**Your task**
In the records below, the line with "902 416 238.68" opens the range and the line with "91 465 20.84" closes it; print that range exactly and nothing else.

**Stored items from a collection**
===============
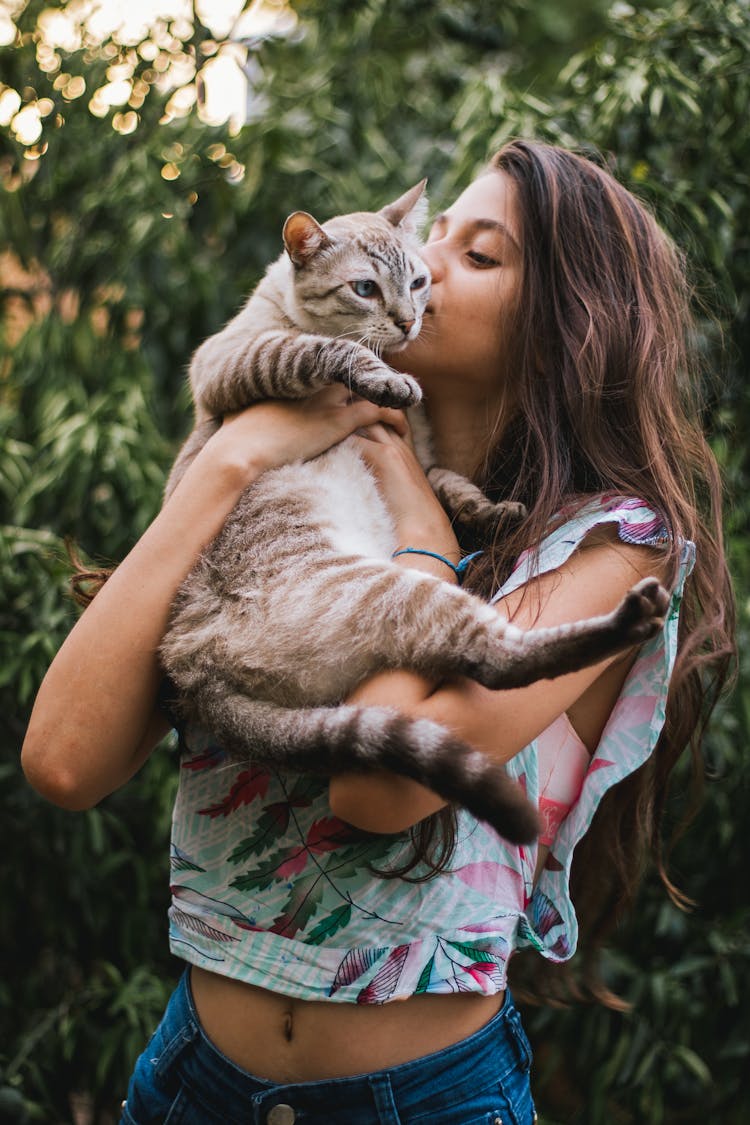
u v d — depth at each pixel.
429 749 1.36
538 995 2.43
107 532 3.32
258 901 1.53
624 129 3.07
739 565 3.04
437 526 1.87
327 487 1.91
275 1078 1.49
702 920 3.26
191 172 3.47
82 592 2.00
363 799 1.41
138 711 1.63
===============
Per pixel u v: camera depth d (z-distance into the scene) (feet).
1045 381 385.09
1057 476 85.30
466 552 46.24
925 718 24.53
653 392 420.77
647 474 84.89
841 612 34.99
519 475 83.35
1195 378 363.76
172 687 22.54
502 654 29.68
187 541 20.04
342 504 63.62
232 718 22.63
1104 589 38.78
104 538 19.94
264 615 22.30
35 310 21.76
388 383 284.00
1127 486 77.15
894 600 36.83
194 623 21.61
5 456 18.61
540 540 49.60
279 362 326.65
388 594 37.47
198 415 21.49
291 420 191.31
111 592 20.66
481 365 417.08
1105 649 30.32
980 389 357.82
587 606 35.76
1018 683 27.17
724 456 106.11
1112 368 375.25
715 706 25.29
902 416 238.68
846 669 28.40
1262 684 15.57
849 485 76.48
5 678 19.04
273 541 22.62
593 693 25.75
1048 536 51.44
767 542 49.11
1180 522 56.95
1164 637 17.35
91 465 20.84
===============
**Output below**
902 416 238.68
846 669 28.40
1262 684 15.57
849 485 76.48
5 678 19.04
273 541 22.62
593 693 25.75
1048 536 51.44
767 542 49.11
1180 522 56.95
1164 637 17.35
91 465 20.84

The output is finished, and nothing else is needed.